*** DOCUMENT SOURCE
GARDEN PARTYA Marseille, Emmanuel Macron cherche « l’effet waouh » sur l’écologie

Présidentielle 2022 : A Marseille, Emmanuel Macron cherche « l’effet waouh » sur l’écologie

GARDEN PARTYDans un décor grandiose au-dessus de Marseille, Emmanuel Macron a axé son discours sur les questions environnementales et encore envoyé quelques clins d’œil à la gauche
Emmanuel Macron lors de son meeting au palais du Pharo, à Marseille, ce samedi.
Emmanuel Macron lors de son meeting au palais du Pharo, à Marseille, ce samedi.  - Ludovic MARIN / AFP / AFP
Rachel Garrat-Valcarcel

Rachel Garrat-Valcarcel

L'essentiel

  • Emmanuel Macron poursuit sa campagne de séduction de l’électorat de gauche, cette fois plus précisément sur la question écologique.
  • Le président candidat a annoncé un big bang gouvernemental avec un premier ministre chargé désormais de la « planification écologique »… Un thème cher à Jean-Luc Mélenchon.
  • Sur le fond, le candidat a multiplié les effets waouh très ambitieux mais avec peu ou pas d’annonces nouvelles et surtout jamais chiffrée.

A Marseille (Bouches-du-Rhône)

Le meeting de Marseille d’Emmanuel Macron, tant annoncé et reporté avant le premier tour à cause de la guerre en Ukraine, a finalement eu lieu ce samedi, à une semaine du second tour de l’élection présidentielle. Le dispositif n’avait rien à voir avec le meeting géant de Paris La Défense Arena, le 2 avril. Le président candidat était cette fois-ci en plein air, dans le jardin du palais du Pharo. A la clé : le décor grandiose d’une ville de Marseille baignée de soleil en ce week-end de pâques. L’affluence non plus n’avait rien à voir avec les 30.000 personnes de Nanterre. Au moment où Emmanuel Macron a pris la parole, peu avant 15h30, le jardin ne faisait clairement pas le plein. Les organisateurs ont annoncé 4.200 personnes, on avait un peu de mal à y croire. Alors que La République en marche a fait descendre plusieurs centaines de militantes et militants en TGV spécialement affrété, ça faisait un peu tâche.
******
*** DONNÉES FOURNIES
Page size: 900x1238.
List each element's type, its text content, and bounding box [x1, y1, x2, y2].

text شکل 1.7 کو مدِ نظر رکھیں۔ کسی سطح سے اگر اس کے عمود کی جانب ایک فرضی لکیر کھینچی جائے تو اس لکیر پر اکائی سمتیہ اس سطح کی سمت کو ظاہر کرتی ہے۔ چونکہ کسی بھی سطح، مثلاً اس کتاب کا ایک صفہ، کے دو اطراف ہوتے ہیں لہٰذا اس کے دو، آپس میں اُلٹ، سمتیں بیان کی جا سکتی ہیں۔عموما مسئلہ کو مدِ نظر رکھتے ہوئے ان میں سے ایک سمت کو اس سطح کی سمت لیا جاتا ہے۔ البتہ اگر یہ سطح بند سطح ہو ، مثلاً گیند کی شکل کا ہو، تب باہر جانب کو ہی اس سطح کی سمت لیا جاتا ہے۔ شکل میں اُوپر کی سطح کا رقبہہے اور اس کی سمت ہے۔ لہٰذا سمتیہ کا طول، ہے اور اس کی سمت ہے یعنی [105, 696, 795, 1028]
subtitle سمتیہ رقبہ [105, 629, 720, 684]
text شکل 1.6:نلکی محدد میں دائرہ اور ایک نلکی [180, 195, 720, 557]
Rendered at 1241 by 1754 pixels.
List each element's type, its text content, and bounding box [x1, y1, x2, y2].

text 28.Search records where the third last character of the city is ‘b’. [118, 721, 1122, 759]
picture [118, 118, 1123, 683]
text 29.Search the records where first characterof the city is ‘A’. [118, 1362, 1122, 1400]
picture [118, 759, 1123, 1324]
******
À FAIRE:
Reprenez l'article sur le meeting d'Emmanuel Macron à Marseille à la suite de sa dernière phrase.

CORRIGÉ:
Sur le fond, Emmanuel Macron a poursuivi la stratégie qu’il mène depuis le premier tour : viser ce tiers des voix qui se sont portées sur un des candidats de gauche le 10 avril. Il a à nouveau cité Jean Jaurès («C’est en allant à la mer que le fleuve reste fidèle à sa source »). Cette fois, c’est sur la politique écologique qu’il a très largement axé son discours : « La politique que je vais mener dans les cinq ans à venir sera écologique ou ne sera pas. Je veux placer l’écologie au cœur du nouveau paradigme politique » Pour cela, comme à La Défense, il y a deux semaines, il a repris, l’air de ne pas y toucher, des slogans de gauche. Cette fois, Emmanuel Macron a, par deux fois, utilisé l’expression « avenir en commun »… le nom du programme de Jean-Luc Mélenchon, troisième homme du premier tour avec près de 22 %.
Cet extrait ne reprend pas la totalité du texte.